City of Ruins - By Kristine Kathryn Rusch Page 0,15

is still cataloguing.”

“I’m sure there are items that can’t be catalogued,” Mikk says. He’s gone with me on many dives since the Room of Lost Souls. On the Dignity Vessels we’ve found, we’ve recovered all kinds of things, from spoons to devices that make music with the touch of a button.

He’s always been fascinated with those things, and he seems fascinated now.

“Yes,” the guide says, only now he’s leaned back, reluctant again. Does he think we’re going to loot their museum? Or does he simply not want to talk about things he does not know for certain? “There are hundreds of items we can’t identify. The City Museum has hired experts to evaluate these things.”

Experts. He says that as if we’re amateurs. I suppose, on some level, we are. We don’t care about Vaycehn or even Wyr history. We care only about the possibility of stealth tech in this place.

The guide suddenly sweeps his arm toward yet another corridor. “Down there,” he says. “The first two archeologists died down there.”

We are hovering in the corridor we’ve come down, several meters from the entrance to the other corridor.

“How close can we get?” I ask.

“This is close enough,” the guide says.

The pilot’s hands are gripped tightly on the controls. His knuckles have turned white.

“How far away did they die?” I ask.

“What do you mean?” the guide says, frowning at me.

“A meter? A kilometer? How deep were they in that other corridor?”

“Seven meters,” the medic says.

The guide glares at him.

“My father was on the recovery team.”

“They got the archeologists out?” I ask. We’ve had to abandon a corpse to stealth tech before we knew that I could brave it and survive.

“No,” the medic says. “But it was clear they were dead.”

“They were mummified, right?” I ask.

The medic nods. “He says he’s never seen anything like it.”

“Have you?” Mikk asks.

The medic closes his eyes. “Four times,” he says softly.

I put my hands on the side of the cart and ease out. The floor is slippery here too. I have to hold onto the hovering cart to get my balance.

I hate that part of gravity.
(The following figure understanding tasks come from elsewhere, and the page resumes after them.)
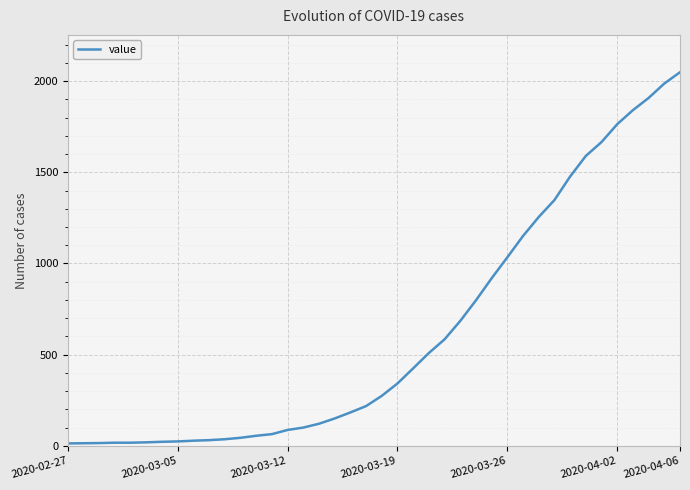

What is the greatest value displayed?

2049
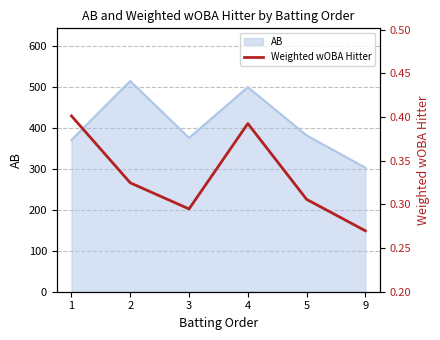

What is the value of the 1st point from the left?

0.4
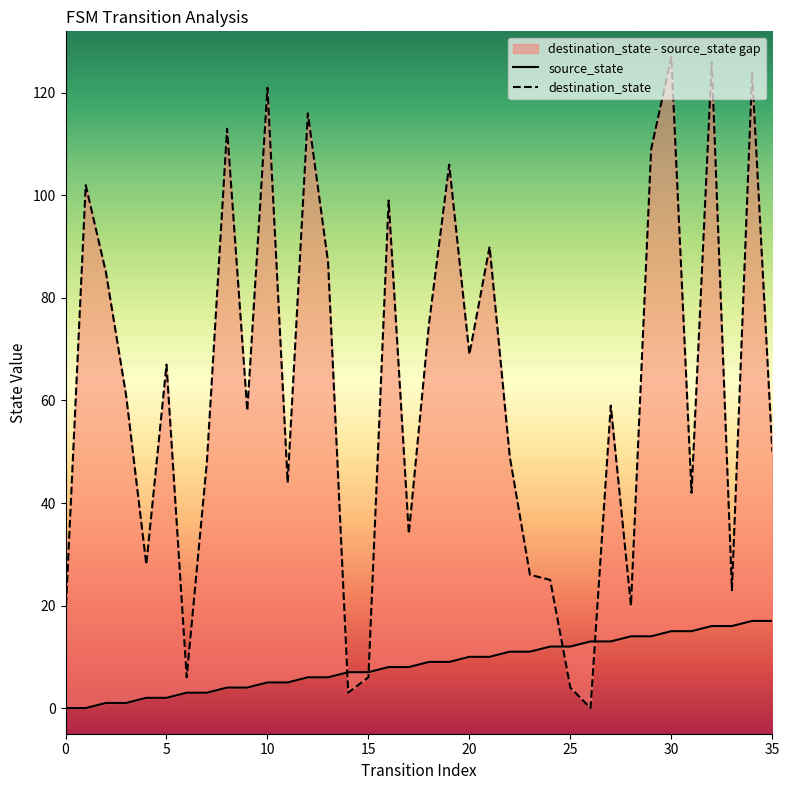

True or false: source_state has more than 2 points higher than both neighbors.

False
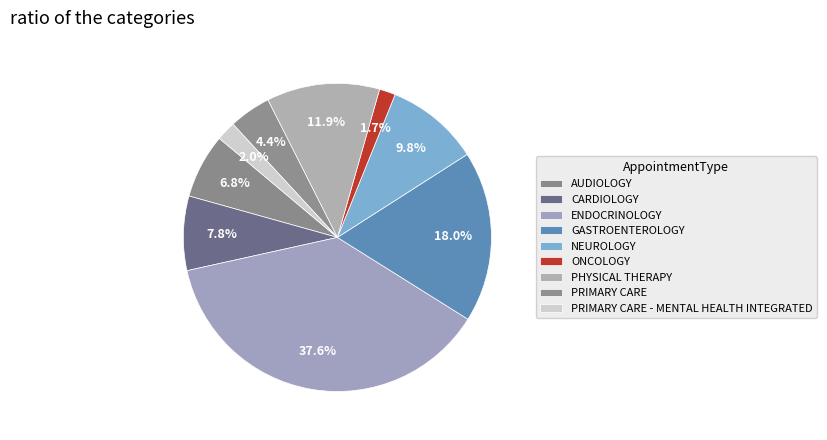

How many segments does this pie chart have?

9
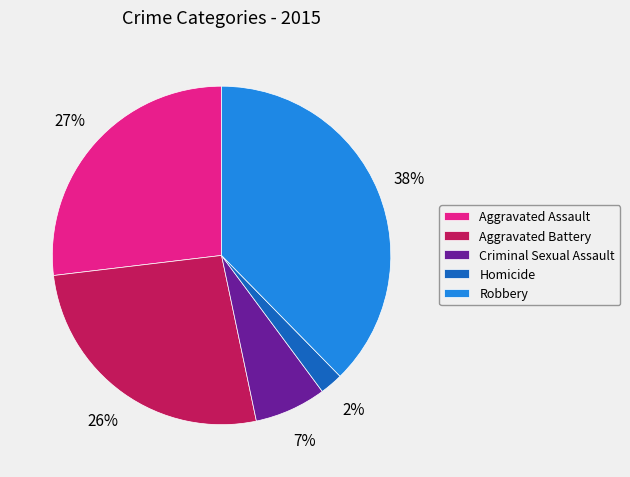

What percentage is the Aggravated Assault slice, to the nearest percent?

27%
I want to float to my destination, not walk toward it on unsafe surfaces.

The guide grabs my wrist. “I can’t let you do this.”

“I’m only going to the entrance,” I say.

His grip remains tight. “No,” he says. There’s real fear in his voice. “I told you, the areas change. If we’re wrong about where it begins, it will kill you.”

“That’s the beauty of it,” Mikk says. “It can’t kill her.”

The guide stares at him for a moment, then looks back at me. “It kills everyone.”

“I’ll be careful,” I say.

He shakes his head. “I cannot be responsible for your death. If something happens, I will blame your recklessness. I will say you were warned and you ran away from us and we couldn’t catch you.”

“Cover your ass as best you can,” I say. “I have nothing against that. And if I’m dead, my reputation won’t matter at all.”

Mikk grins. The medic has gone pale. The guide looks ill, but he lets go of my wrist. His fingers have left red marks on my skin.

I resist the urge to rub it as I walk cautiously down the slick corridor. It feels even colder closer to the ground. The lights come on as I move—thin, white things that somehow manage to cover every centimeter of the place.

I am listening as much as observing. The active stealth tech that I have been near makes a series of sounds that my brain interprets as music—usually choral voices singing in harmony. The weaker stealth tech sounds like humming, and the tiny stealth tech I’ve encountered—my father had a working bottle experiment—had a sound so faint that I had to strain to hear it.

But I did hear it.

At the moment, I hear nothing except my own ragged breathing.

It takes longer than I thought it would to reach the branching corridor. I stop at the opening. There are no lights, and it is so dark down there that the hair rises on the back of my neck.

At least in space there is an ambient light. Nothing is ever completely black. Not like this. If I walk into that darkness, I will effectively disappear.

I try to remember. Did the lights come on as the cart approached an area or when the cart was already inside? I have a hunch the cart’s lights covered a lot. Maybe it was a motion sensor that made the lights come on.